The quest for control continues

So, today I’ve tested almost every hour:

7:00 - 4.4 (79)

8:30 - 6.8 (122) - Small correction

9:00 - Breakfast (15g)

10:00 - 13.1 (236)

11:00 - 9.4 (169) - Correction

12:00 - 7.4 (133) - Lunch

Yesterday afternoon I switched over to contact-detach sets. So far they aren’t having any impact. Today after breakfast I changed to a completely new batch of insulin. I get pen cartridges and I use them up in about a month or five weeks, and it occurred to me that that’s when I started needing a ridiculous amount of insulin (for me). I’m not so worried about my control but this control with the amount of insulin I am taking is ridiculous! I’m now using an I:C ratio of 1:6, a correction ratio of 1:1.2 (1:22) and a basal rate of 26 units. This is basically double what all my settings used to be (well except basal which used to be around 22-23u). And I’m STILL running high. (Well, except for the random lows …) I just find that ridiculous!!! I might be wrong, but I don’t think someone can develop “double diabetes” over the course of a month. I’ve also made a doctor’s appointment with my GP to let him know and see if I’m sick or something without knowing it.

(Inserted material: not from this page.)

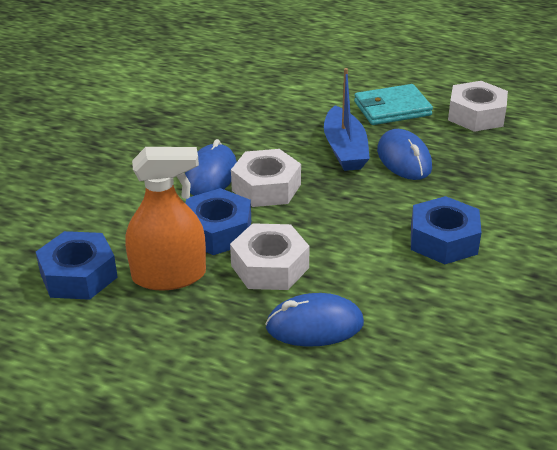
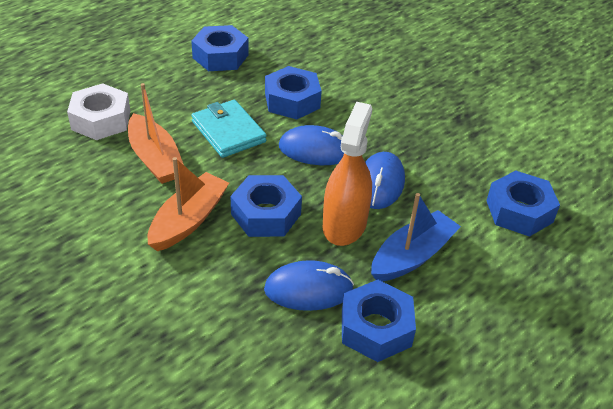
blue nut: 3 -> 5
orange boat: 0 -> 2
white nut: 3 -> 1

I just hope I solve this soon, either my insulin doses go down OR my control gets better with the current ones, because I just find it so frustrating that I am doing everything I “should” be doing (low carb, exercising 30 mins. a day, testing 8-10x per day, changing sites every two days, keeping a log) and I still have such crappy control!!

Ok, so let me try to get my head around this. You used to have a basal of around 22 u, and if you followed Walsh (from Using Insulin) you should have a 50/50 basal/bolus ratio. So your total dose used to be about 44u and you used about 22u in bolus. Is that about right?

According to Walsh (rule of 1800), then your correction factor (ISF) was about 40. He also suggests that your I:C should have been 1:10 to 1:12. Are those comparable to what you used to use?

Now that you are following low carb, the rules given by Walsh don’t fully apply. However, you I:C and ISF should be roughly the same. Your numbers suggest that they are not, and that somehow you are markedly more insulin resistant. This could happen with a weight change, ongoing stress, inflammation, etc… But for whatever reason, this also suggests that maybe your basal is off. If you ISF is half of what it used to be, your basal may be as much as “twice” what it used to be.

Have you done a true basal test recently? I am talking real fasting.

And if you have been sick, that could explain everything. You could have a lingering infection or something.

helpful or ??
This is new …by my Pharmacy when I picked up my supply …a sticker attached to the box with NovoRapid insulin 10 ml : " Discard unused portion after 28 days ". I had figured this out previously …but it is good to see it on the vial box

@bsc: You are exactly right about my doses. Basal used to be around 22u, I:C ratio used to be about 1:11, correction was just over 1 unit per 2 mmol/L, and TDD used to be about 45-55u (keeping in mind I used to eat 250-350g of carbs per day, sometimes even more!).

I am actually taking around the same TDD now as I was back then, but I’m eating 200-250g of carbs less per day …

With the new batch of insulin my pre-lunch reading was 7.4 (133), an hour after lunch (which was 25g) I was 8.4 (151), two hours after lunch I was 7.6 (137), three hours after lunch I was 4.7 (85), and four hours after lunch I’m now 4.1 (74).

In regards to basal testing I have not done it recently, mostly because in the past I have gotten different results when I do it twice in a row which drove me crazy. But I am willing to do it now if it would help my control.

In regards to being sick, I don’t know if it’s possible to have an infection without knowing it but if so it would explain everything. I have been having chronic sinus problems which my doctor claims is not an infection but just due to chronic year-round allergies and I should just start allergy shots to make it go away, but I am going to question him on that and make SURE there is really no actual infection there. I know allergies used to affect my blood sugar when they weren’t year-round, so I’m also wondering whether the fact that they’ve now (in the past six months to a year) become year-round might just be causing my body to act like it’s permanently sick, and in that case maybe allergy shots actually would help.

With a low carb diet you don’t have to cover the carbs you no longer eat. You should be using less insulin, but you aren’t.

Your readings with the new batch of insulin seems actually quite good.

It is something to try. Perhaps just focus on basal testing around lunch?